Monday, May 28, 2012

Character Encoding Troubles

In the past, I encountered an issue with a legacy application that migrated from WebLogic Server running on a old Windows server to a newer Tomcat application server running on Red Hat Linux environment. This application has been running fine without issues for weeks until the developer suddenly started to complain that this application is not saving the registered ® and copyright © trademark symbols to the database. The developer also said that when he runs the application from his Windows laptop, he's able to save these two symbols into the database.

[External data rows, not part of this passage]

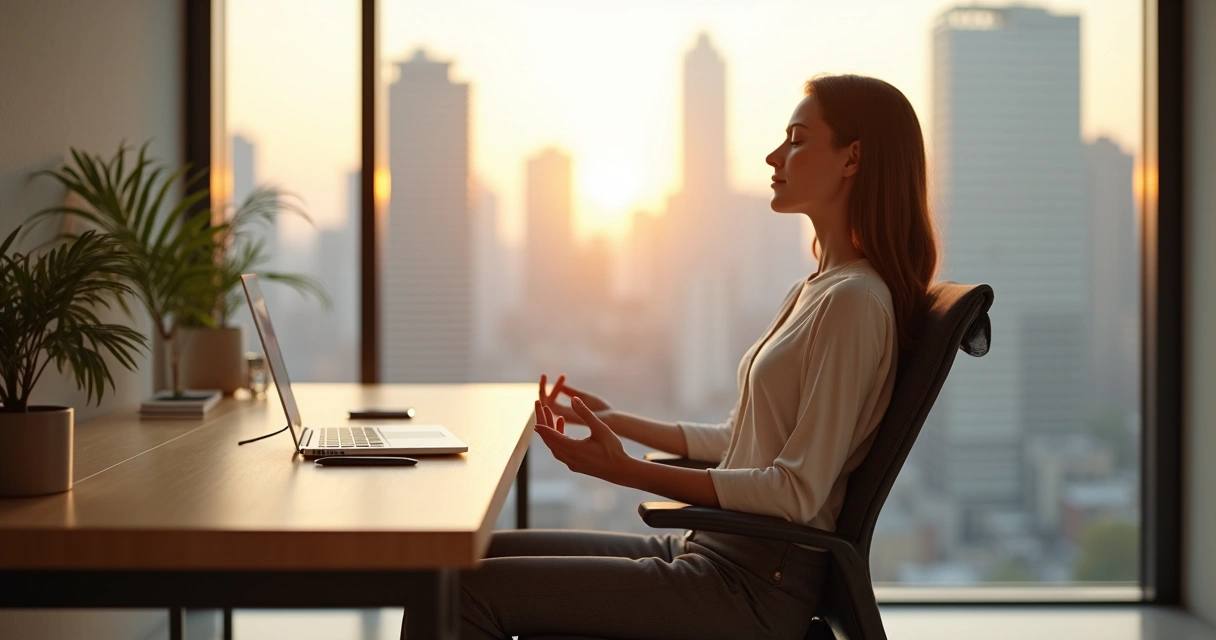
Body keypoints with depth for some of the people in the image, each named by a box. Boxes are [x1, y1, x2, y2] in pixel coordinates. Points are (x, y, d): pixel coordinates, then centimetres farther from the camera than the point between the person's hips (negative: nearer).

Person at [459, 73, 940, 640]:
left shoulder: (853, 301, -15)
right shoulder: (810, 294, 17)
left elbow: (798, 492, -20)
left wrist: (625, 470, -23)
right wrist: (615, 421, 17)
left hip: (755, 588, -10)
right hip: (711, 551, 10)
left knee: (474, 589, -15)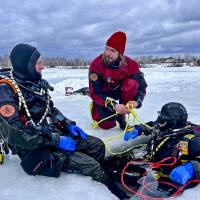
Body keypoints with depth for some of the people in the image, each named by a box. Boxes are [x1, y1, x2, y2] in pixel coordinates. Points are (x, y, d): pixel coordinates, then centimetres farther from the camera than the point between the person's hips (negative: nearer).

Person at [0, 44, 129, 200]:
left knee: (97, 145, 0)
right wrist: (56, 140, -22)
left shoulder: (36, 83, 6)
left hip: (54, 133, 8)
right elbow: (16, 133, -24)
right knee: (91, 165, -16)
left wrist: (68, 124, 1)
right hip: (36, 148, -8)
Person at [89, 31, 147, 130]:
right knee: (107, 125, -14)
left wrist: (137, 101, -36)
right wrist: (114, 106, -39)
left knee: (132, 83, -29)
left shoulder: (130, 64, -22)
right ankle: (96, 107, 21)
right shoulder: (96, 64, -27)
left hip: (119, 91, 2)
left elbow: (141, 86, -15)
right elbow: (95, 93, -27)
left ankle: (121, 116, -11)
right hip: (103, 95, -1)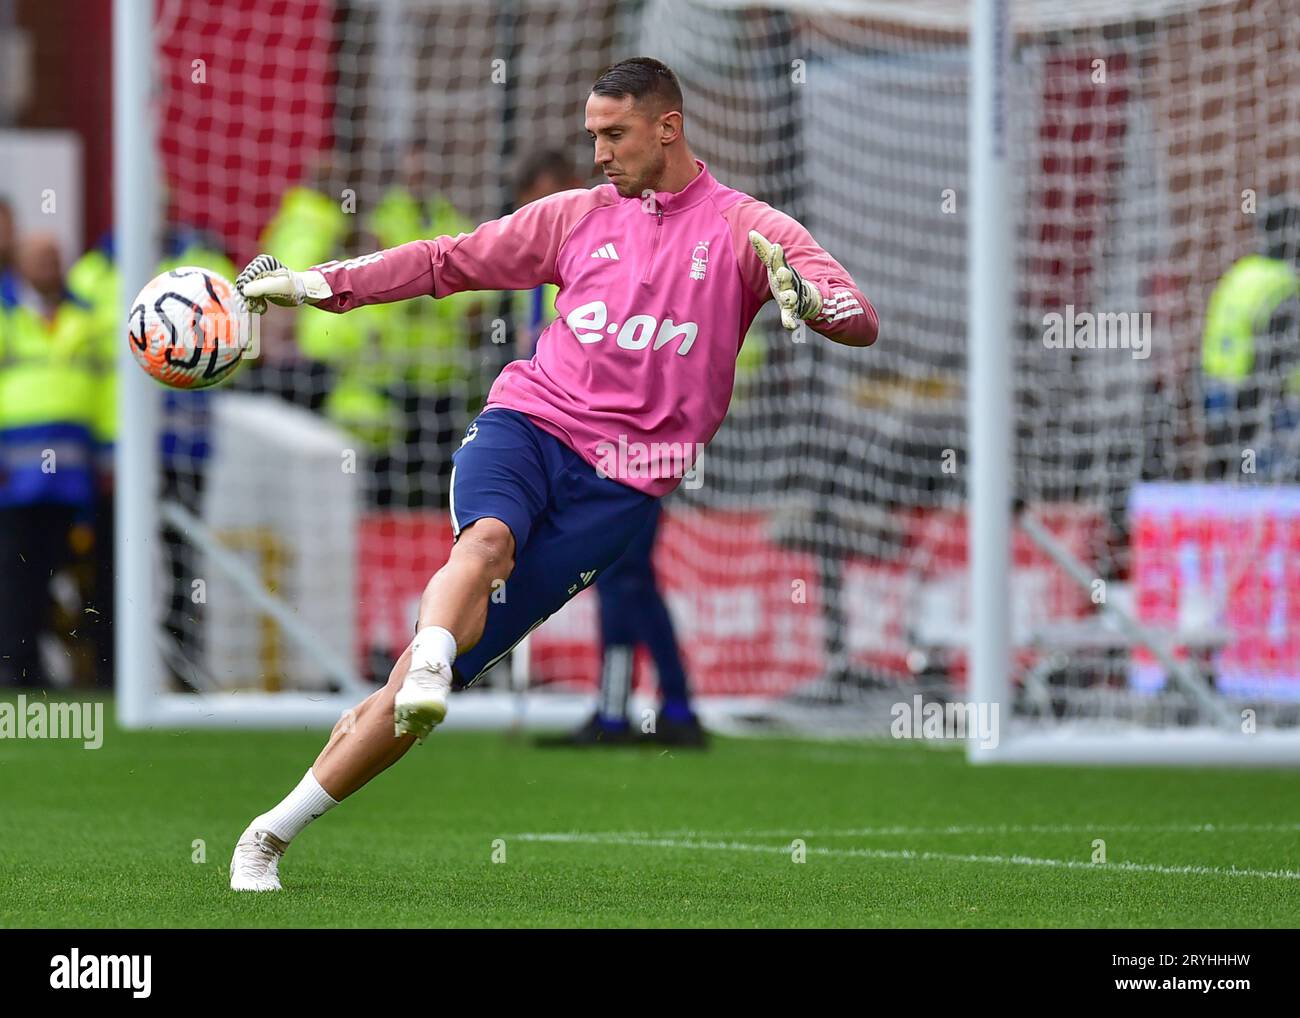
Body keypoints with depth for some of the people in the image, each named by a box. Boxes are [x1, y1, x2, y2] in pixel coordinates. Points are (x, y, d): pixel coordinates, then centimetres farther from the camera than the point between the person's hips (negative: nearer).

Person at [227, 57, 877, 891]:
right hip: (526, 421, 3)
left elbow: (862, 324, -6)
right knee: (487, 540, -36)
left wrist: (807, 297, -28)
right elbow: (450, 261, 21)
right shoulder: (581, 216, 14)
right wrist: (316, 284, 15)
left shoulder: (746, 230, 3)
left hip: (619, 481, -3)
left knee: (446, 666, -10)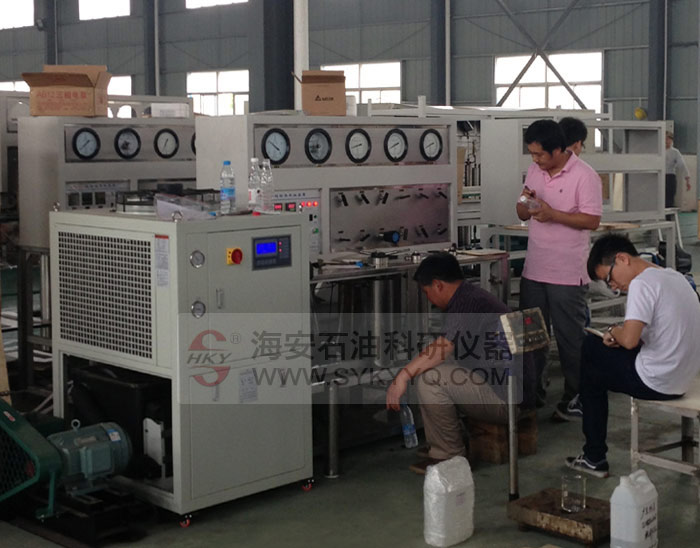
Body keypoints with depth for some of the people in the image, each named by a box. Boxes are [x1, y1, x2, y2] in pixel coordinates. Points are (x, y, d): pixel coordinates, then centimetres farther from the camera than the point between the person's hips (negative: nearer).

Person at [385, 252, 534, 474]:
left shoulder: (468, 302, -17)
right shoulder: (474, 295, 15)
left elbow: (442, 348, -29)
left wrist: (403, 376, -26)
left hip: (506, 399, -11)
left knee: (428, 377, -19)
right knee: (430, 366, 17)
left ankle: (450, 455, -5)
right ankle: (440, 447, 17)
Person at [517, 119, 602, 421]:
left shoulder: (584, 176, -12)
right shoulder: (535, 171, 9)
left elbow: (592, 220, -17)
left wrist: (553, 214, -23)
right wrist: (525, 204, -7)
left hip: (567, 274, -7)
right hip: (534, 270, 7)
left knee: (570, 338, 2)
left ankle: (576, 397, 15)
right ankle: (532, 391, 28)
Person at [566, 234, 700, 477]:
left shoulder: (642, 283, -19)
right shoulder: (675, 276, 9)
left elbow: (629, 340, -28)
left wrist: (614, 332, -5)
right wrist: (619, 335, 8)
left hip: (657, 383, -9)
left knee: (590, 371, 13)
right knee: (591, 345, 20)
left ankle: (595, 458, 19)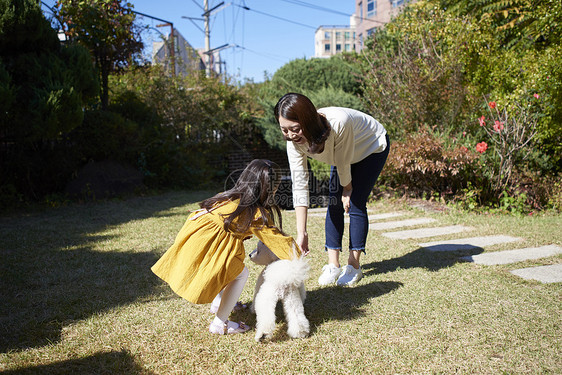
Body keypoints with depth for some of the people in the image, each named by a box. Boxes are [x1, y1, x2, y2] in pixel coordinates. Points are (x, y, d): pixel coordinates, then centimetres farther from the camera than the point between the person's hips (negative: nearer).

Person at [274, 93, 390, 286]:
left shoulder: (338, 123, -45)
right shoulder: (295, 142, -28)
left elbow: (343, 164, -28)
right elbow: (299, 186, -27)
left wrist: (347, 190, -10)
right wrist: (301, 233, -29)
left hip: (372, 146, -5)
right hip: (342, 153, 5)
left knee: (355, 204, -11)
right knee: (334, 204, -4)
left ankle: (354, 265, 0)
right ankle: (333, 265, 5)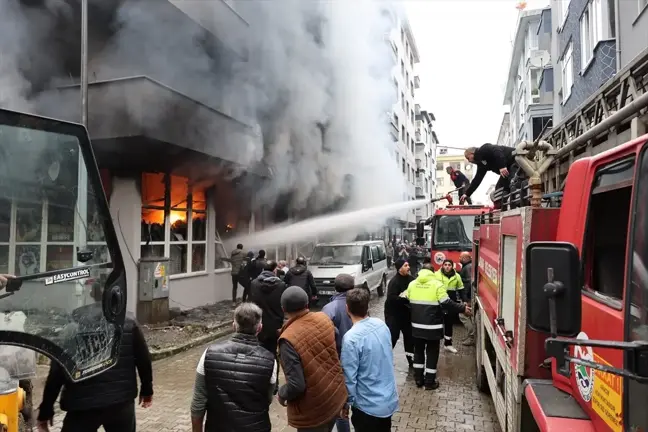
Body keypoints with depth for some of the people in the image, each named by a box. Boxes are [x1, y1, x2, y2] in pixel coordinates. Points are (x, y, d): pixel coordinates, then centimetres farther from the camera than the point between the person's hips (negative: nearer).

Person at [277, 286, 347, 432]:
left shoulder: (289, 339, -27)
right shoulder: (324, 318, -9)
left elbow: (296, 385, -27)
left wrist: (282, 394, -7)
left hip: (313, 411, -6)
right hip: (337, 397, 6)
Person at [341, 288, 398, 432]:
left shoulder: (351, 338, -27)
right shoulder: (381, 325, -6)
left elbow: (349, 377, -21)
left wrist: (346, 402, -6)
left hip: (368, 405, -6)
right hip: (389, 399, 6)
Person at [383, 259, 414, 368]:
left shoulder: (411, 279, 0)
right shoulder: (394, 281, -20)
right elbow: (391, 298, -28)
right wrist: (406, 299, -28)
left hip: (406, 313, 7)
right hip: (394, 314, -7)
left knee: (409, 336, 15)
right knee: (392, 337, -5)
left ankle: (411, 359, 29)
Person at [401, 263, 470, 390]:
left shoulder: (412, 284, 3)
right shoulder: (437, 284, -10)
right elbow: (446, 303, -14)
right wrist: (463, 308, -3)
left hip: (416, 325, 4)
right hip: (433, 327, -4)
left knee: (418, 351, 18)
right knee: (432, 353, 8)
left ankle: (418, 379, 23)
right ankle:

Earlier in my career, I was developer for a software company that built multilingual software specializing in Asian languages, I recognize this as a character encoding issue. So I asked the developer to send me the source code related to this issue and here's the relevant part of the code:

    // Sending updates to the database
    update.setValue("data",encodeString(text));
    // Inserting the data to the database
    insert.setValue("data",encodeString(text));

That seemed odd, what does the method encodeString do? Here's the implementation:

public String encodeString(String value) throws java.io.UnsupportedEncodingException
{
  log("encodeString", "Begin");
  if (value == null)
  {
    log("encodeString", "value == null");
    return value;
  }
  
  byte [] btValue = value.getBytes();
  String encodedValue = new String(btValue, _ISO88591);
  
  /*
  Charset utf8charset = Charset.forName("UTF-8");
  Charset iso88591charset = Charset.forName("ISO-8859-1");

  ByteBuffer inputBuffer = ByteBuffer.wrap(btValue);

  // decode UTF-8
  CharBuffer data = utf8charset.decode(inputBuffer);

  // encode ISO-8559-1
  ByteBuffer outputBuffer = iso88591charset.encode(data);
  byte[] outputData = outputBuffer.array();
  byte[] inputData = inputBuffer.array();
 
  log("ISO-8859-1: ", new String(outputData));
  log("UTF-8: ", new String(inputData));
  
  //String encodedValue = new String(btValue, _ISO88591);
  String encodedValue = new String(inputData);
  String encodedValue_ISO88591 = new String(inputData, _ISO88591);
  //encodedValue.getBytes("UTF-8");
  log("Encoded UTF: ", encodedValue);
  log("Encoded ISO88591: ", encodedValue_ISO88591);
  */
  
  return encodedValue;
}

Wow! I can see that the developer is trying to get a handle on this encoding business and hence all the commented out R&D code, but clearly this developer is not familiar with character set encoding issues.

The main problem is with the following line of code:

  byte [] btValue = value.getBytes();

From Java API manual, the getBytes() method encodes the string into a sequence of bytes using the platform's default charset. On the old legacy Windows Server that this application was originally running on, it was probably using Windows code page 1252, which is basically ISO-8859-1 and hence the register and copyright symbols were correctly encoded. However, on the Red Hat Linux operating system, the default encoding was ascii and therefore the register/copyright symbol got converted into question marks.

Java strings are internally unicode (UTF-16) and typically the JDBC drivers will provide the appropriate conversions to and from the database. Therefore, fix to this application is simple, all one have to do is merely change the following two lines of code and get rid of the entire encodeString() method:

    // Changed from : update.setValue("data",encodeString(text));
    update.setValue("data",text);
    // Changed from : insert.setValue("data",encodeString(text));
    insert.setValue("data",text);